Reading passage →

These vital signs can be used as a checklist that can be applied to any youth workforce development program; they are not a checklist for a country’s economic or other policies. Like a basic check-up, they help us map where the youth workforce development system might be having problems and where it may be smart to intervene.
Cost is a Consideration
In addition to these issues, the cost effectiveness of proposed interventions is an essential consideration. Some workforce development interventions may prove effective in terms of improved skills or job placement, but the cost may be so high that it is not feasible to scale them or for local institutions to adopt them.
Learn more about positive youth development
YouthPower WebsiteWhat are Relevant WFD Systems?
It is important to understand the different actors who need to be engaged to have a sustainable youth workforce activity. Mapping the stakeholders including government, education institutions, employers, and the workforce is an important step in understanding a country’s workforce development system. It is also a way to identify key intermediaries that connect the stakeholders and who might help a workforce system function better.

Understanding Youth
In addition to understanding the context and current youth workforce programming, it is important to understand the youth themselves. What are the characteristics of the young people you want to reach (e.g. age, educational levels, gender, level of vulnerability) and what specific challenges or opportunities do they face? What is the context in which they live (violence, discrimination, access to transportation, access to role models)?

Your goal → According to the passage on youth workforce development, why might an intervention that improves skills or job placement still not be scaled or adopted by local institutions? The data that comes next is separate from the passage on youth workforce development.

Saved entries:
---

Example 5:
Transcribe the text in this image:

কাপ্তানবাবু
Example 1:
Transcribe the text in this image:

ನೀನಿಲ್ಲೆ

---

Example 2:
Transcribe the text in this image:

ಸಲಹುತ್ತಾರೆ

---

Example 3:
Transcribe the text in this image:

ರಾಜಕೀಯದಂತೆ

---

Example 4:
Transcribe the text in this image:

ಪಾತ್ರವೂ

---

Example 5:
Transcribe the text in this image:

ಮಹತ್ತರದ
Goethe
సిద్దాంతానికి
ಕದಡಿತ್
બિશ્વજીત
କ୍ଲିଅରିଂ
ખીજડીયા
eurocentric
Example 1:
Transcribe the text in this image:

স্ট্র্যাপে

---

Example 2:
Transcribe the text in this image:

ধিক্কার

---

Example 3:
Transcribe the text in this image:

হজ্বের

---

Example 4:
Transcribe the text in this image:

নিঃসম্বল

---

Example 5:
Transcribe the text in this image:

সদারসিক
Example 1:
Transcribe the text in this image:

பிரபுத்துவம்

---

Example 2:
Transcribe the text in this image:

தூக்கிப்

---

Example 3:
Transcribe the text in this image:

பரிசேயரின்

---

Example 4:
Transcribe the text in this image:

Exercise response → Its cost may be so high that scaling it or having local institutions adopt it is not feasible.